→ **DIRECTIONS FOR THIS TASK**:
Copy each line of the material below word for word.

---- SUPPLIED RECORDS

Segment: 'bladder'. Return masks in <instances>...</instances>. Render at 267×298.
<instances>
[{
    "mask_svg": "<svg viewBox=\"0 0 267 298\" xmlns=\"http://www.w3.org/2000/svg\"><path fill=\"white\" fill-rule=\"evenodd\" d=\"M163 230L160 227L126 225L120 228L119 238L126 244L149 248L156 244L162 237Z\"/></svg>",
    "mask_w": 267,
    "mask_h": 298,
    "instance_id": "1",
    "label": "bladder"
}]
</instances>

--------

→ **OUTPUT FOR THIS EXERCISE**:
Segment: 'bladder'. Return masks in <instances>...</instances>. Render at 267×298.
<instances>
[{
    "mask_svg": "<svg viewBox=\"0 0 267 298\" xmlns=\"http://www.w3.org/2000/svg\"><path fill=\"white\" fill-rule=\"evenodd\" d=\"M163 230L160 227L126 225L120 228L119 238L126 244L149 248L156 244L162 237Z\"/></svg>",
    "mask_w": 267,
    "mask_h": 298,
    "instance_id": "1",
    "label": "bladder"
}]
</instances>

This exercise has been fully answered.